--- What you should do ---
Copy the entries below word for word, from the line with "Reading left to right, list" to the line with "To the nearest", including both of those lines. Omit the pictures from your copy.

--- Given information ---
_ _ _ _ _ _ _

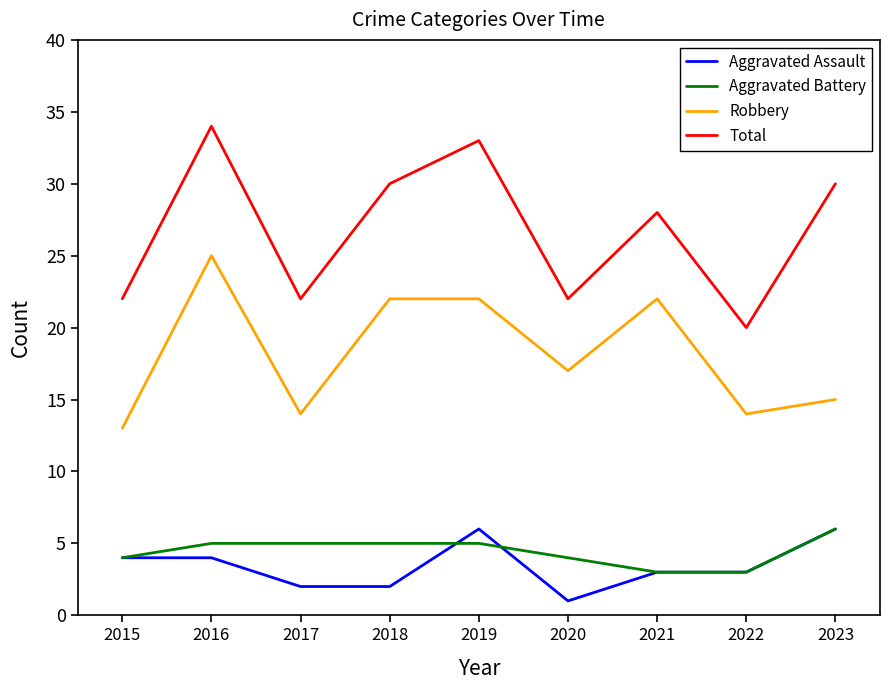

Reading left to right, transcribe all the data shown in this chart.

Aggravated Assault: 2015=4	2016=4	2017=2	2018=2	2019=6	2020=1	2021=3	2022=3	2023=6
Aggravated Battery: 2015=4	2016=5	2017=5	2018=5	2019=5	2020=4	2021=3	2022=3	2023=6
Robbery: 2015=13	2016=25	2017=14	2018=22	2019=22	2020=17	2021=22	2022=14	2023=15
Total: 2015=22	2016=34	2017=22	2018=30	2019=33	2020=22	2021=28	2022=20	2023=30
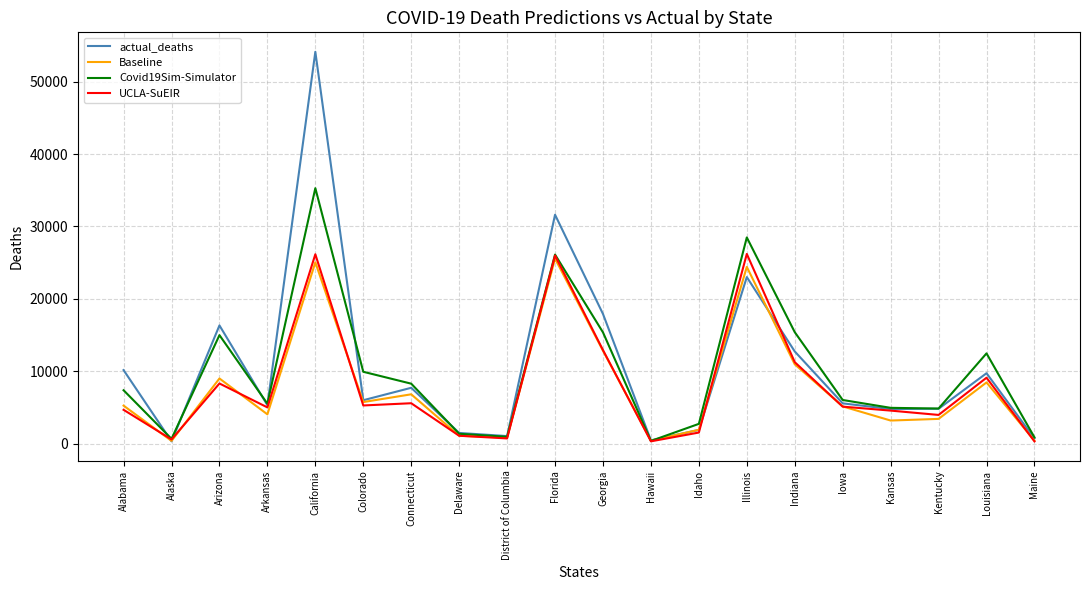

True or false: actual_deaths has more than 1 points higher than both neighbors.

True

_ _ _ _ _ _ _

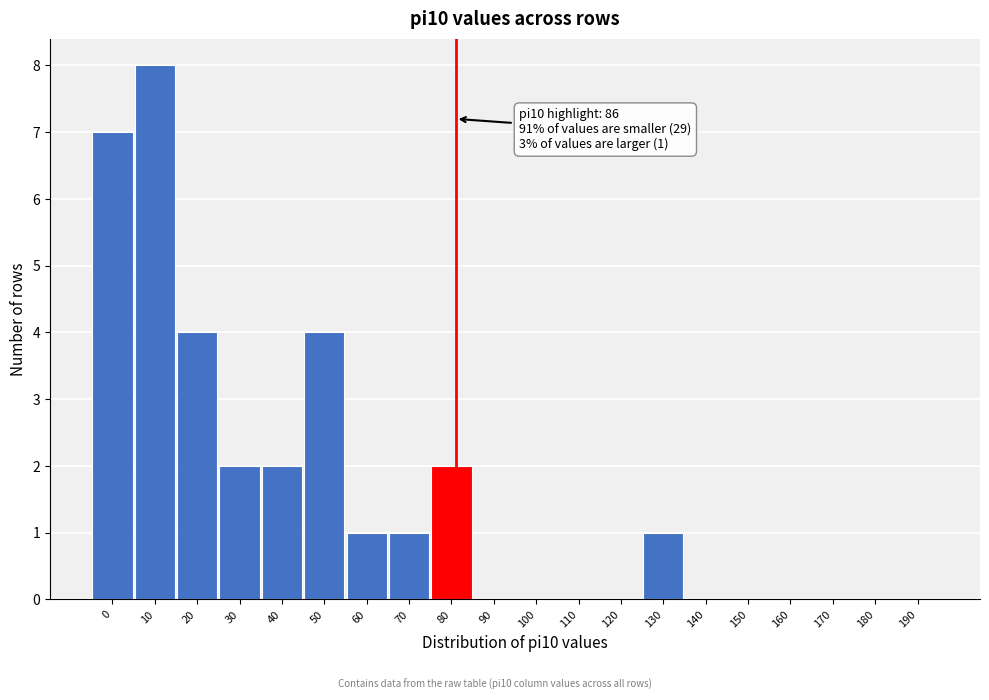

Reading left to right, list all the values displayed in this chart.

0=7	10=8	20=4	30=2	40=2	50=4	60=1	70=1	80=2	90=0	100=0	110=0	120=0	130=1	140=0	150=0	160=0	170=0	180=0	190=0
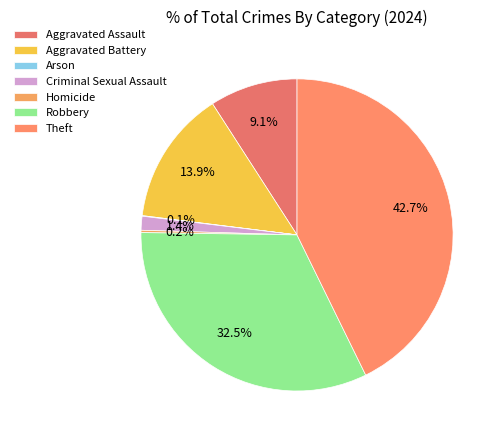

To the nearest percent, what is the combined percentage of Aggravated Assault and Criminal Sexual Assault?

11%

_ _ _ _ _ _ _

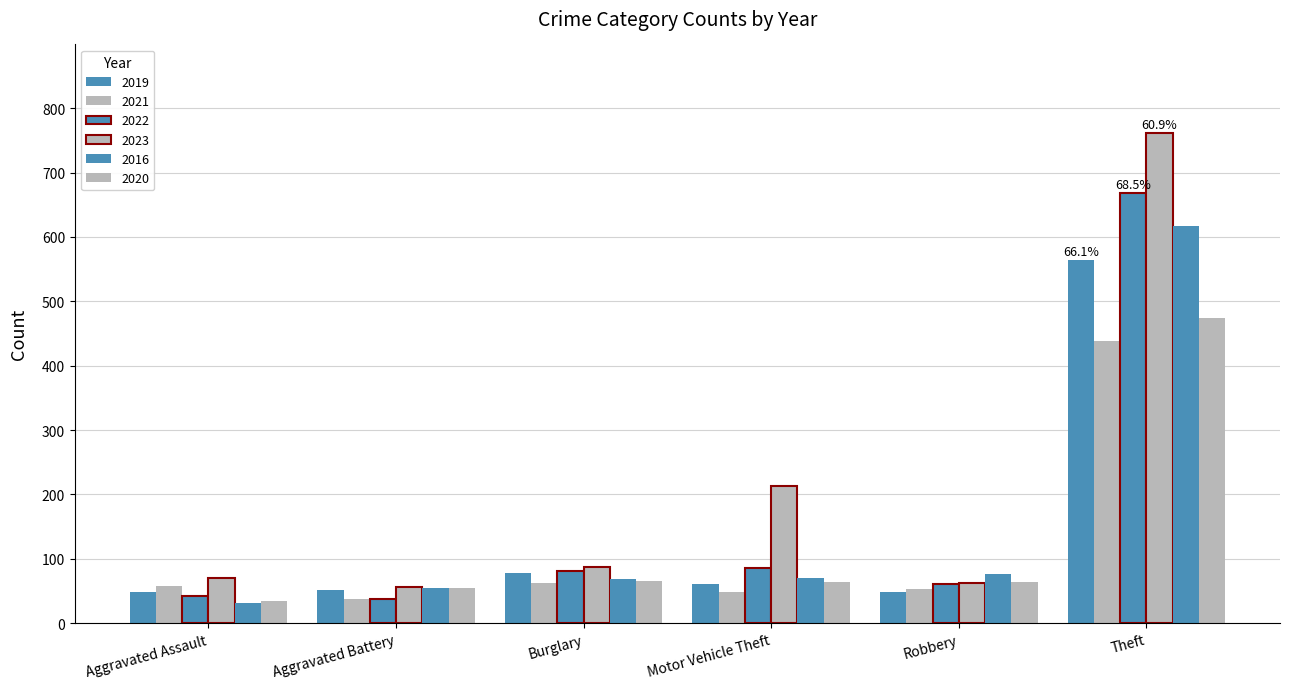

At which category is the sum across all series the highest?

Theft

_ _ _ _ _ _ _

--- Task answer ---
Reading left to right, list all the values displayed in this chart.

0=7	10=8	20=4	30=2	40=2	50=4	60=1	70=1	80=2	90=0	100=0	110=0	120=0	130=1	140=0	150=0	160=0	170=0	180=0	190=0

To the nearest percent, what is the combined percentage of Aggravated Assault and Criminal Sexual Assault?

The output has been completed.